UKROP'S TO USE TWO-TIER CARTS IN NEW STORE
RICHMOND, Va. -- In a new store opening here this month, Ukrop's Super Markets will be using two-tier shopping carts that can accommodate plastic "Greenbox" bins designed to carry groceries in lieu of paper and plastic bags.Ukrop's, based here, has offered the shopping carts and bins, both from Instore Products Limited, Mississauga, Ontario, for up to five years in 12 of its other 28 existing stores.
May 2, 2005
Amy Sung / Additional reporting by Michael Garry
RICHMOND, Va. -- In a new store opening here this month, Ukrop's Super Markets will be using two-tier shopping carts that can accommodate plastic "Greenbox" bins designed to carry groceries in lieu of paper and plastic bags.
Ukrop's, based here, has offered the shopping carts and bins, both from Instore Products Limited, Mississauga, Ontario, for up to five years in 12 of its other 28 existing stores. In those 12 stores and in the new outlet, which opens May 25, the two-tier cart has replaced traditional shopping carts. The two-tier carts hold up to five of the Greenbox bins.

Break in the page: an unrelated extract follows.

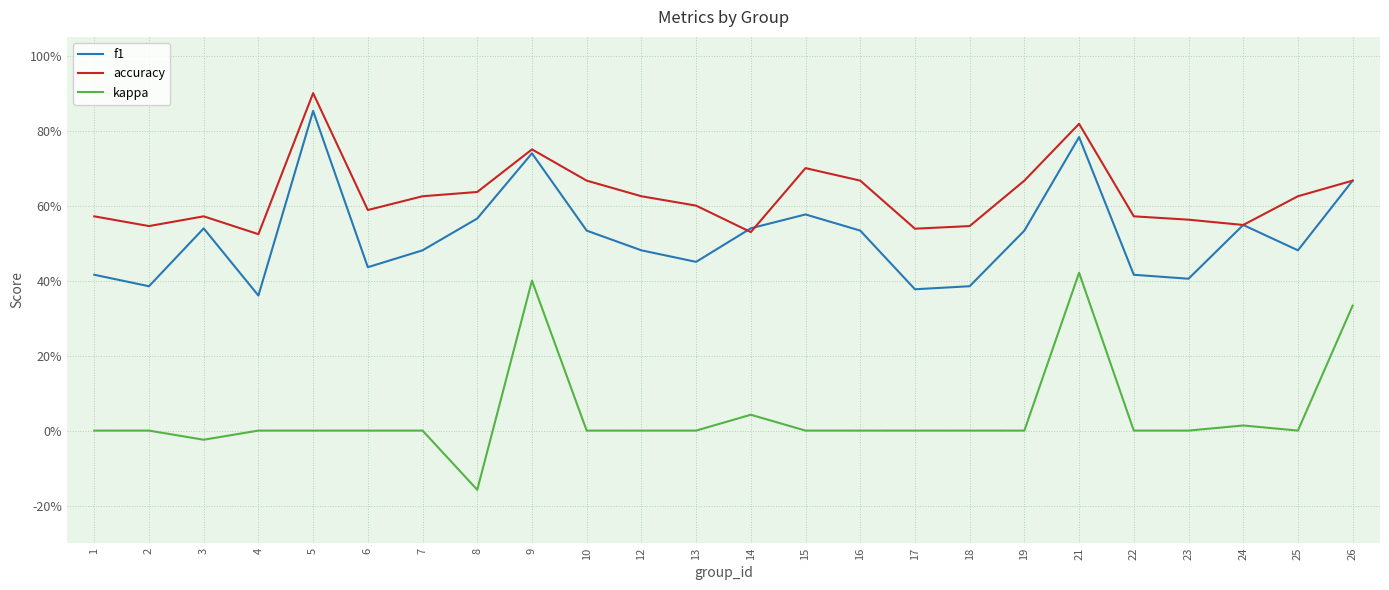

At which category does f1 reach its first local valley?

2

Ukrop's no longer actively promotes use of the Greenbox bins, aimed at helping the environment by reducing use of plastic and paper grocery bags. The bins are available in only a few stores (not including the new one), though interest in the bins may be revived by a recent propositions in San Francisco for a 17 cent bag "tax" on grocery bags.
Shoppers who use the bins purchase them for $2, Ukrop's cost, and use them in the cart and to transport goods to their homes, bringing them back on the next trip. The highest rate on bin usage has been 380 to 400 per week, said Dan Beran, senior director of purchasing, Ukrop's.
Ukrop's also offers a 4 cent per bag rebate to shoppers who return bags. Less than 5% of shoppers return their bags for rebates, Beran said.
Even without the bins, Ukrop's have found that shoppers like the two-tier shopping carts better than traditional carts. "They like putting their 'crushables' -- perishables, bread -- in the top area, and use the bottom as a pile-up area," Beran said.
"We're still purchasing the [two-tier] carts because it differentiates us, customers seem to like them, and we like them," he said.
The two-tier carts cost retailers between $110 and $120 each, based on volume, said David MacAleese, president of Instore Products, adding that traditional carts average about $90 apiece.